Vorliegender Text
Ein Sportwagen als Mordwaffe

Prozess nach Raser-Unfall

11.09.2019
Ein junger Mann drückt voll aufs Gaspedal seines Jaguar-Sportwagens und rast durch die Stuttgarter Innenstadt. Er prallt schließlich gegen einen stehenden Kleinwagen. Zwei Menschen sterben. Nun beginnt ein Mordprozess.

Nach einem tödlichen Unfall bei viel zu hoher Geschwindigkeit muss sich ein junger Autofahrer von diesem Mittwoch (9.00) an in Stuttgart vor dem Landgericht verantworten - wegen Mordes. Ein Sportwagen als Mordwaffe, Geschwindigkeitsrausch als Motiv? Eine heikle Anklage.

Das Stuttgarter Landgericht muss klären, ob es sich um einen Unfall oder Mord handelt.

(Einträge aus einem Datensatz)
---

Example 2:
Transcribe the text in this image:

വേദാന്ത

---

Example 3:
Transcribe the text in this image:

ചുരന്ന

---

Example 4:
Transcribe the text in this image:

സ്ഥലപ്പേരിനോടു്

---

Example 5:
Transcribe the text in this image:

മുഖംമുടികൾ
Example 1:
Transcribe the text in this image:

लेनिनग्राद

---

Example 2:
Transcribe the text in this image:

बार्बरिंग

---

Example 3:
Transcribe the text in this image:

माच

...

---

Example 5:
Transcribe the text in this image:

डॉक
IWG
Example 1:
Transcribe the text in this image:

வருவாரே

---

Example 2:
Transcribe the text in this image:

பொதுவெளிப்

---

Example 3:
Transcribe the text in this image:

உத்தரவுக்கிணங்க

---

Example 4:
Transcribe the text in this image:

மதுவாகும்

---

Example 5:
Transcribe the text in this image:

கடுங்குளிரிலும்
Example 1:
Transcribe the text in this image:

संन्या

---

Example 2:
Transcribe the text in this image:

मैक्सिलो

Aufgabenstellung
Schreiben Sie den Text zum Raser-Prozess vollständig und wortgetreu ab. Herangezogen wird ausschließlich der Text zum Raser-Prozess.

Lösung
Ein Sportwagen als Mordwaffe

Prozess nach Raser-Unfall

11.09.2019
Ein junger Mann drückt voll aufs Gaspedal seines Jaguar-Sportwagens und rast durch die Stuttgarter Innenstadt. Er prallt schließlich gegen einen stehenden Kleinwagen. Zwei Menschen sterben. Nun beginnt ein Mordprozess.

Nach einem tödlichen Unfall bei viel zu hoher Geschwindigkeit muss sich ein junger Autofahrer von diesem Mittwoch (9.00) an in Stuttgart vor dem Landgericht verantworten - wegen Mordes. Ein Sportwagen als Mordwaffe, Geschwindigkeitsrausch als Motiv? Eine heikle Anklage.

Das Stuttgarter Landgericht muss klären, ob es sich um einen Unfall oder Mord handelt.